Slow FI, like budget-free living, is about designing a life you love. Money is one piece of that, not the end goal. Designing a life you love includes doing good work that makes a positive contribution to your world, participating in your community, and using your time and money in ways that bring you ease and joy.
Because it sprung from the personal finance industry, Slow FI is, unfortunately, still influenced by budget culture: there’s a focus on “debt freedom,” some prescriptive saving advice and budget-in-disguise spending practices.
But the spirit is good. And, you won’t be surprised to learn, Slow FI and similar philosophies, like what Jen referred to as simply “financial security,” are largely influenced by women in the personal finance space.
‘My next dollar’s not gonna change my life’
I recently caught a clip of Mark Cuban on the Daily Show explaining why he’s truly in a position to create companies that can disrupt entrenched industries: He can’t be bought out like most founders.
“My next dollar’s not gonna change my life,” Cuban told host Trevor Noah.
Regardless of your feelings for Cuban and the bros who worship him, this line is striking.
This is what financial independence means to me, and it has nothing to do with your wealth or income. It’s about your relationship with money.
It’s about releasing the power money has to determine your path in life.
Cuban feels this independence because he’s a billionaire. But anyone can feel it simply by releasing the power that dollar has over you. It’s not more important than your happiness, health, relationships, free time or comfort. It’s not worth your sacrifice.
I haven’t joined the FIRE movement or Slow FI or any iteration of financial independence mired in budget culture ideals. I have a negative net worth (pending student loan forgiveness!). But I feel financial independence in the way I work, live, travel, shop, eat and spend my time. I don’t determine my next move in an attempt to earn or keep the next dollar. I do what feels like the next right thing, and I live with the dollars that brings.
I understand that’s not exactly what Cuban meant. And I know many in various FI lifestyles have dismissed my attitude as quickly as I’ve dismissed theirs.
But it’s working for me.
Find your own financial independence. Release the power the dollar has over your experience through our inclusive, budget-free personal finance classes. We’ll show you how to earn, save, manage and spend money with ease and joy — so you can choose your next right thing without money weighing in. Upgrade to a paid subscription for full access to all of our classes.
Image by RODNAE Productions via Pexels.
I agree with you that extreme budgeting can result in an unhealthy money psychology.
FiRE is broad tent, and it seems most of your criticism is specific to a limited swath, "fast lean FIRE" (I added fast as a contrast to slow but "lean FIRE" is a common term).
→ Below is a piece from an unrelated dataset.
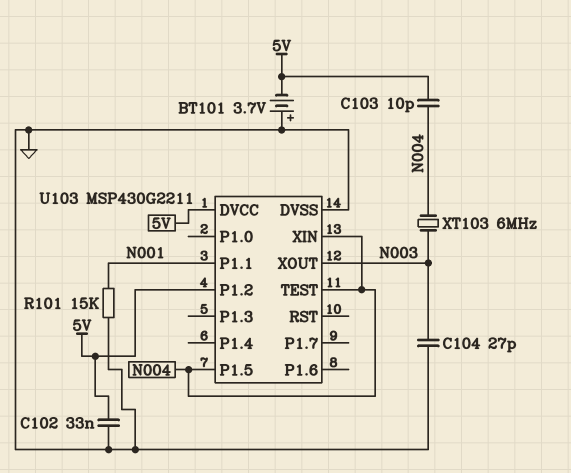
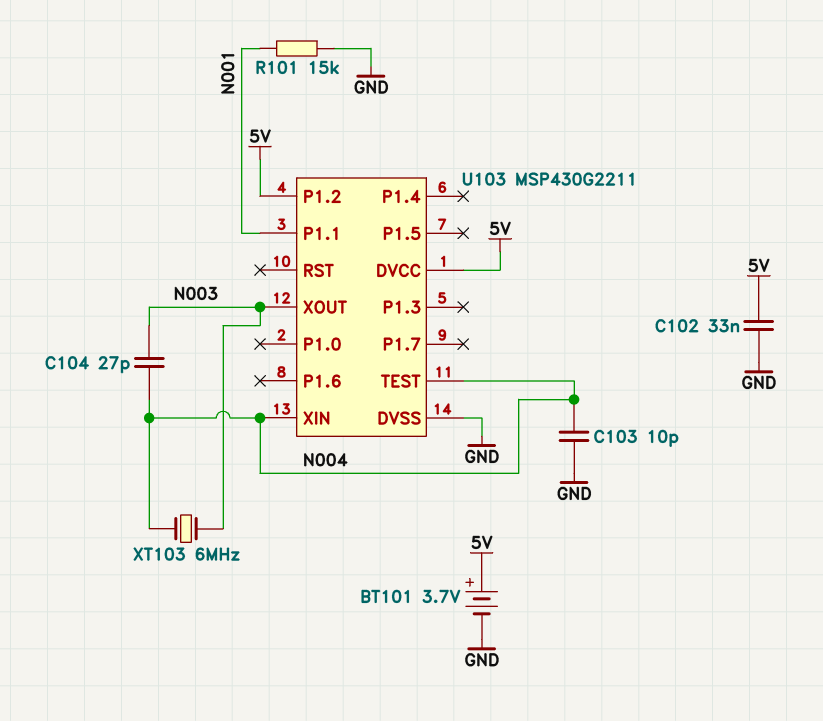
BT101: 3.7V (plus GND, minus 5V) -> 3.7V (plus 5V, minus GND)
C103: 10pF (5V, N004) -> 10pF (GND, N004)
C104: 27pF (GND, N003) -> 27pF (N003, N004)
U103 pin P1.5: N004 -> none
"Slow FIRE" or "slow fat FIRE" doesn't have the same budget fixation. In fact, check out Paula Pant's concept of the "anti-budget" (allocation of savings/investing off the top and don't budget the rest). I'd argue that fat, or for some people, even normal (non-lean) FIRE expressly allows not focusing on budget more than lack of FI, both vefore and after achieving FI, since it breaks the connection between a paycheck and living expenses, allowing for a reduction in focus on money. If you listen to people who have achieved FI, many say that they hardly think about money after having achieved FI.
Slow FI sounds like a much healthier approach. My problem with FIRE is twofold. First, it smacks of privilege, as you point out. Second, tomorow is not guaranteed to any of us. While I’m a big believer in saving for the future, it can’t be at the expense of enjoying the life you have today.